Cuando Bálder comprendió que debía prestar atención a lo que allí se estaba diciendo, Tullius se encontraba a mitad de su discurso. Todos los presentes escuchaban en reverente silencio la disertación de quien parecía ser su jefe espiritual. Sólo Náusica, que había terminado su examen de Bálder, asistía a los afanes del orador con un gesto que podía interpretarse como de absoluto desinterés. Parecía concentrada en explorar, extendiéndola ante sí, la palma de su mano. Mientras tanto, postulaba Tullius:

– Cualquiera que haya reflexionado sin prejuicios está en condiciones de responder a la pregunta que hoy os formulo: ¿Tiene algún sentido el proyecto? El estudioso debe tender a dudar de la gratuidad de cualquier realización humana. Es cierto que en ocasiones se constata que el hombre asume sacrificios ingentes, o condena a otros a asumirlos, en aras de propósitos en apariencia deleznables. No es menos cierto que todos los aquí reunidos profesamos el más convencido desdén de la obra a la que servimos. Pero ninguno de estos dos argumentos ha de conducirnos a la liviana conclusión de que la catedral es lisa y llanamente inútil. Sería una demostración de fanatismo del todo exagerada. Nosotros estamos en mejor posición que nadie para identificar y aplaudir sin mezquindad los logros de la obra, su función benéfica dentro del errorgeneral que representa. ¿Alguien desea sugerir algo al respecto?

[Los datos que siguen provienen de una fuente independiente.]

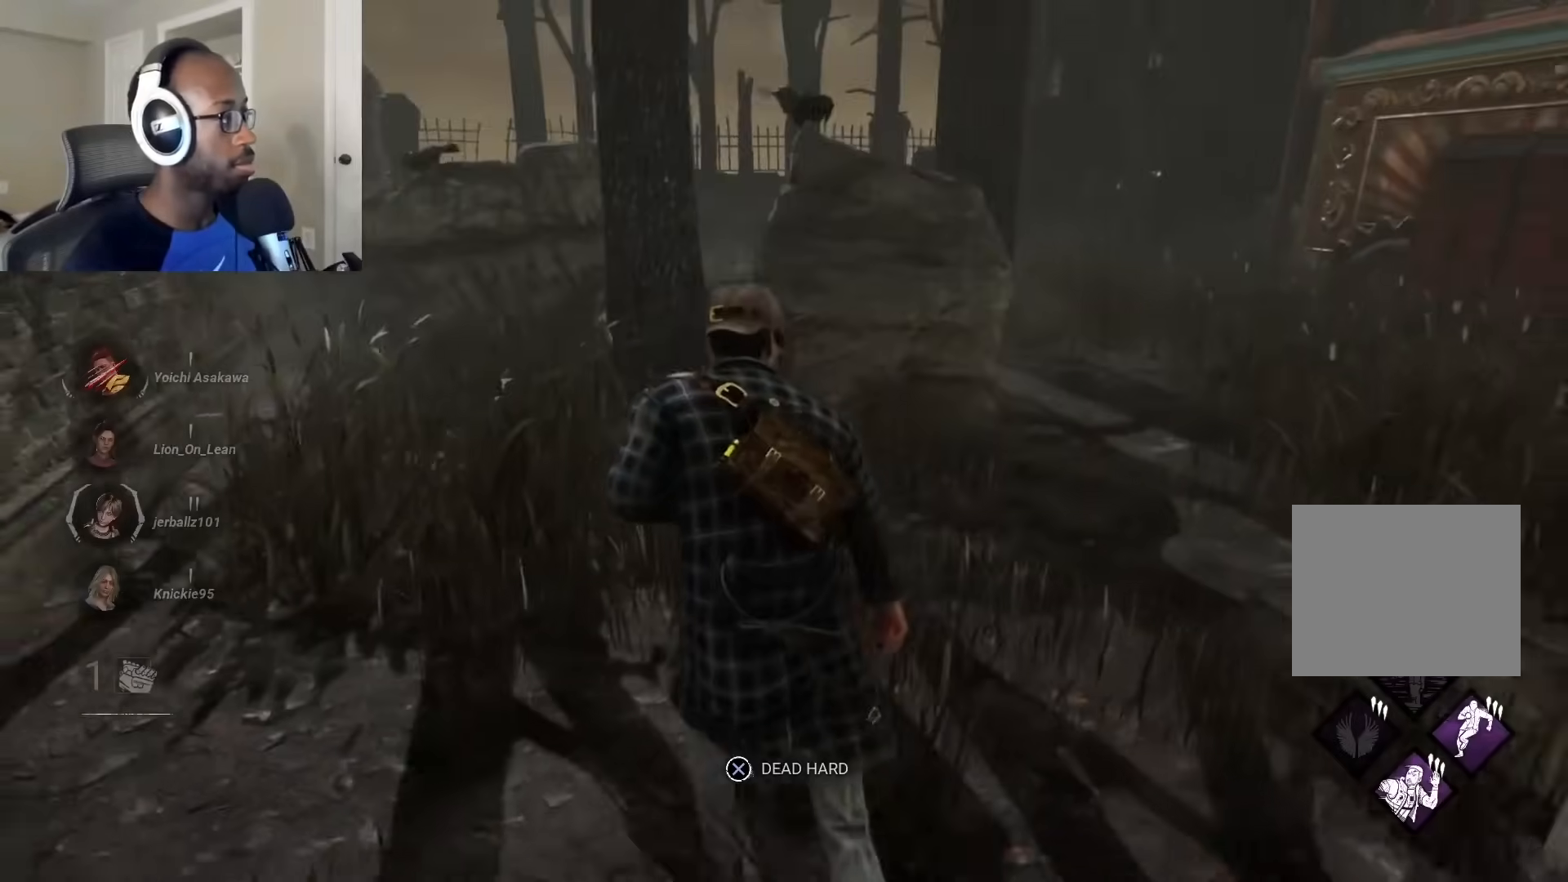
{"buttons": ["L1"], "left_stick": "up-left", "right_stick": "center", "events": []}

Un canónigo de avanzada edad y estoico semblante surgió entre el retraimiento general para apuntar trabajosamente:

– No es posible concebir el bien sin la existencia del mal, de cuya momentánea ausencia se nutre, o aún más, extrae la totalidad de su esencia. Si no tuviésemos la catedral, no podríamos apreciar el bien que constituye escaparnos de ella.

– Reclamaba algo más riguroso, Caius -reconvino Tullius al que acababa de intervenir-. Según esa obsoleta teoría que acabas de verter sólo por fastidiarnos, ¿qué es el mal?

– Elige, Tullius: ¿la ausencia del bien o el principio absoluto?

– Si elijo que es la ausencia del bien, tu razonamiento resulta vulgarmente circular.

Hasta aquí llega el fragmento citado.